Energy-Efficient Vision Transformer Inference for Edge-AI Deployment
Nursultan Amanzhol, Jurn-Gyu Park
TL;DR
This work introduces E3P-ViT, a two-stage pipeline that first screens Vision Transformer models using a device-agnostic NetScore metric and then empirically evaluates energy, time, and accuracy on edge hardware using the Sustainable Accuracy Metric (SAM). By benchmarking 13 ViT variants on NVIDIA Jetson TX2 and RTX 3050 across ImageNet-1K and CIFAR-10, the study reveals a significant gap between theoretical efficiency and real-device energy use, with hybrid LeViT architectures excelling on TX2 and distilled TinyViT models dominating on RTX 3050. The results demonstrate that hardware-aware evaluation is essential for sustainable edge deployment, achieving up to 53% energy reductions in some cases and highlighting that top theoretical scores do not guarantee best device performance. The paper suggests extending E3P-ViT to more hardware, datasets, and ViT variants to further improve deployment recommendations for edge-AI systems.
Abstract
The growing deployment of Vision Transformers (ViTs) on energy-constrained devices requires evaluation methods that go beyond accuracy alone. We present a two-stage pipeline for assessing ViT energy efficiency that combines device-agnostic model selection with device-related measurements.
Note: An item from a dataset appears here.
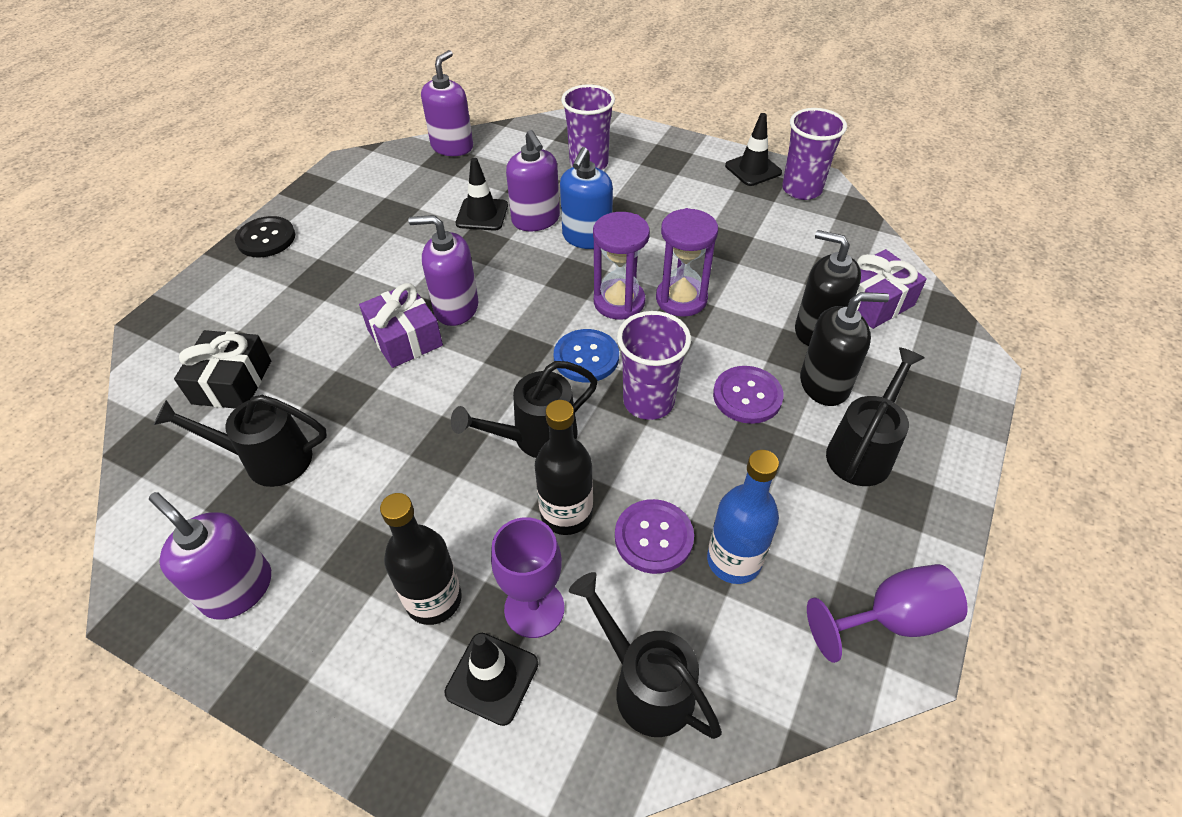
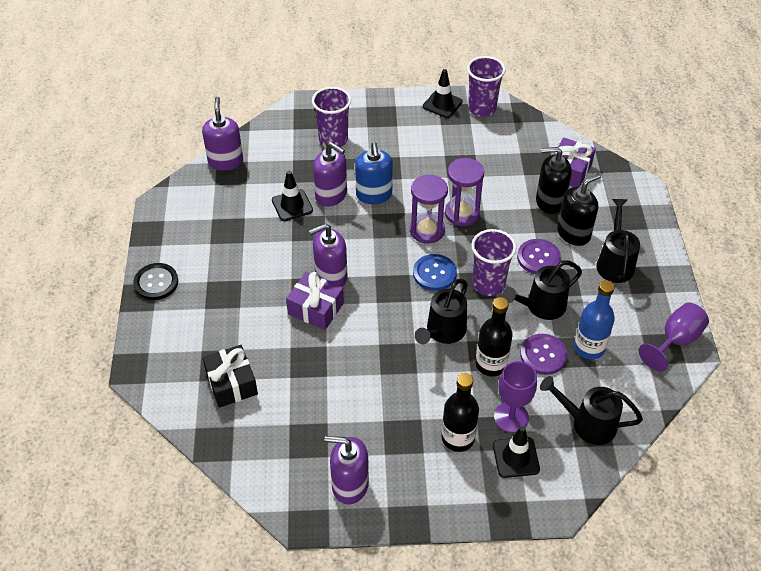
camera: 30 degrees left, 0 degrees up
(268, 459) = (300, 415): black watering can -> black watering can (541, 306)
We benchmark 13 ViT models on ImageNet-1K and CIFAR-10, running inference on NVIDIA Jetson TX2 (edge device) and an NVIDIA RTX 3050 (mobile GPU). The device-agnostic stage uses the NetScore metric for screening; the device-related stage ranks models with the Sustainable Accuracy Metric (SAM). Results show that hybrid models such as LeViT_Conv_192 reduce energy by up to 53% on TX2 relative to a ViT baseline (e.g., SAM5=1.44 on TX2/CIFAR-10), while distilled models such as TinyViT-11M_Distilled excel on the mobile GPU (e.g., SAM5=1.72 on RTX 3050/CIFAR-10 and SAM5=0.76 on RTX 3050/ImageNet-1K).